Climbing The Hill
Leading With Soul In The Game
A colleague reminded me recently that children did actually learn to read before phonics schemes were invented. It was a well aimed jab at the education strategists who reduce school improvement to check lists, cause and effect action plans and quick fixes. By contrast, authentic school improvement is multi-dimensional, complex and woven across the fabric of community. This is what Nicholas Nassim Taleb refers to as ‘soul in the game’.
A one dimensional approach to school improvement has darkened our classrooms for a generation and continues to bring more shade than light to schools. Teachers lament “we can’t possibly do that” or “we won’t be allowed to..." but, revolutions start in classrooms, not in ministerial offices. The shadow of accountability continues to dictate the tempo and narrative. It creates fear and reduces confidence to take risks. The most perverse manifestation of this paralysis is our limp acceptance of assessment reforms that have reduced children to labels of ‘pass’ or ‘fail’. When key stage two test scores are made public in July, our eleven year olds will be judged not by their potential or worth as citizens; their capacity to make a bigger difference, but instead by whether they have met ‘expected’ standards or not. It is a binary model - the metrics for success are set to pass or fail - a gloomy world view which values only the performance, rather than the journey of learning.
Artisan leaders have a very different approach to what they determine as success. They lead with soul not efficiency. For them, every detail matters. They don’t cut corners, they value the necessity of struggle and deliberately avoid the unethical practices of meddling in the dark arts of gaming results - the strategy. For the artisan, the journey of his craft displaces the final finished piece in significance.
In education, we have taken the opposite approach. Reform has largely been focused on tightening accountability, centred on ‘big data’ measures - test based rather than trust-based accountability. Policy has been designed to self-justify and reinforce political preference, reducing pupils to the outcome of a test.
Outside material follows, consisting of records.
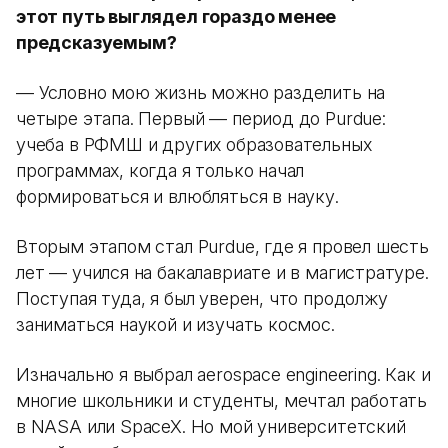
этот путь выглядел гораздо менее
предсказуемым?
— Условно мою жизнь можно разделить на
четыре этапа. Первый — период до Purdue:
учеба в РФМШ и других образовательных
программах, когда я только начал
формироваться и влюбляться в науку.
Вторым этапом стал Purdue, где я провел шесть
лет — учился на бакалавриате и в магистратуре.
Поступая туда, я был уверен, что продолжу
заниматься наукой и изучать космос.
Изначально я выбрал aerospace engineering. Как и
многие школьники и студенты, мечтал работать
в NASA или SpaceX. Но мой университетский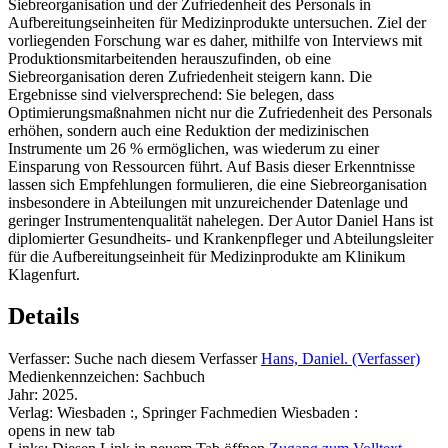
Siebreorganisation und der Zufriedenheit des Personals in
Aufbereitungseinheiten für Medizinprodukte untersuchen. Ziel der
vorliegenden Forschung war es daher, mithilfe von Interviews mit
Produktionsmitarbeitenden herauszufinden, ob eine
Siebreorganisation deren Zufriedenheit steigern kann. Die
Ergebnisse sind vielversprechend: Sie belegen, dass
Optimierungsmaßnahmen nicht nur die Zufriedenheit des Personals
erhöhen, sondern auch eine Reduktion der medizinischen
Instrumente um 26 % ermöglichen, was wiederum zu einer
Einsparung von Ressourcen führt. Auf Basis dieser Erkenntnisse
lassen sich Empfehlungen formulieren, die eine Siebreorganisation
insbesondere in Abteilungen mit unzureichender Datenlage und
geringer Instrumentenqualität nahelegen. Der Autor Daniel Hans ist
diplomierter Gesundheits- und Krankenpfleger und Abteilungsleiter
für die Aufbereitungseinheit für Medizinprodukte am Klinikum
Klagenfurt.
Details
Verfasser:
Suche nach diesem Verfasser
Hans, Daniel. (Verfasser)
Medienkennzeichen:
Sachbuch
Jahr:
2025.
Verlag:
Wiesbaden :, Springer Fachmedien Wiesbaden :
opens in new tab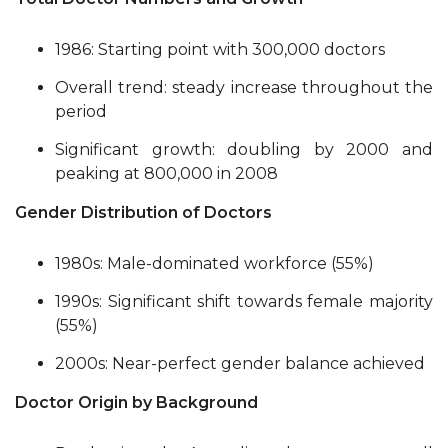
1986: Starting point with 300,000 doctors
Overall trend: steady increase throughout the
period
Significant growth: doubling by 2000 and
peaking at 800,000 in 2008
Gender Distribution of Doctors
1980s: Male-dominated workforce (55%)
1990s: Significant shift towards female majority
(55%)
2000s: Near-perfect gender balance achieved
Doctor Origin by Background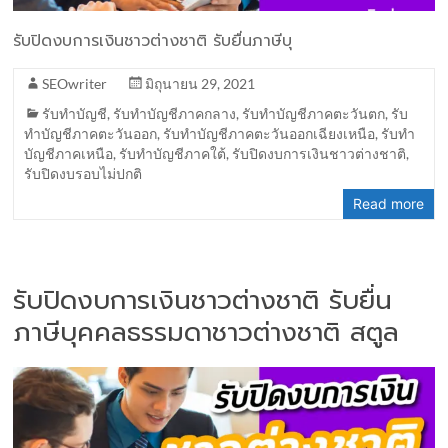
รับปิดงบการเงินชาวต่างชาติ รับยื่นภาษีบุ
SEOwriter
มิถุนายน 29, 2021
รับทำบัญชี
,
รับทำบัญชีภาคกลาง
,
รับทำบัญชีภาคตะวันตก
,
รับ
ทำบัญชีภาคตะวันออก
,
รับทำบัญชีภาคตะวันออกเฉียงเหนือ
,
รับทำ
บัญชีภาคเหนือ
,
รับทำบัญชีภาคใต้
,
รับปิดงบการเงินชาวต่างชาติ
,
รับปิดงบรอบไม่ปกติ
Read more
รับปิดงบการเงินชาวต่างชาติ รับยื่น
ภาษีบุคคลธรรมดาชาวต่างชาติ สตูล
Schools have obsessed with data reporting for external accountability instead of focussing on how quality formative assessment can be used to maximise learning. Setting national or local education targets based purely on attainment in a limited number of subjects, defies everything we know about expansive assessment practice. It creates a fixed mind-set about what constitutes success and ignores the broader skills family employers are desperate for our young people to demonstrate.
We need to champion a new kind of learning which champions teamwork, creativity and critical thinking. Rank position and league tables are inappropriate and often unreliable as a true measure of a school’s worth. They can be influenced by quite small differences in cohort scores, providing misleading information. A binary assessment model, has done nothing to empower teachers to use their own judgement to identify pupils’ real next steps. Across the globe, we are beginning to question whether assessment accountability has worked for all students and whether it has in fact become a barrier to meeting the inclusive needs of all pupils.
Big data school leadership is headline grabbing; identifies patterns and trends between student outcomes and strives to provide answers for school leaders and policy makers in evaluating performance. The problem is, it fails to provides answers to the causes - pupil level information about improving teaching and learning, student motivations, relationships between staff and pupils. As the likes of Dylan Wiliam have argued for a long time, investment in formative assessment is more likely to improve the quality of education than standardised tests. It strengthens collective autonomy, by giving teachers more independence to interpret school based evidence and empowers pupils by involving them in the process of reflection and evaluating learning. Our obsession with test scores has guided us away from our North Star.
Dr Stuart Kime (Director of Education, Evidence Based Education) argues:
“How can anyone hope to become skilled in the craft of great assessment when its role in education is so mercurial and politicised, and deep understanding of it so thin on the ground by virtue of such limited high-quality training and long-term support? Assessment has become synonymous with marking, and marking has become a proxy for effective teaching. The potential power of classroom assessment has been diminished the more it has shape-shifted its way between being a learning tool and an accountability instrument. Without recalibrating our expectations of what these valuable tools can – and cannot do – we stand little chance of harnessing assessment’s true power to enhance learning.”
Ethical leaders are authentic because they believe what they do carries a noble prize, where everyone succeeds. They create followers who share common values and they identify with the communities they lead because they see the whole person rather than a test score. They understand the importance of relationships. The unquestioned pressure of accountability has challenged the resolve of our most diligent school leaders to hold firm to these beliefs. The risk is, we grow blind to what is hardest to measure: values, educational principles, culture and climate. These are the true determining factors of great, inclusive schools, providing an expansive education - this is soul in the game.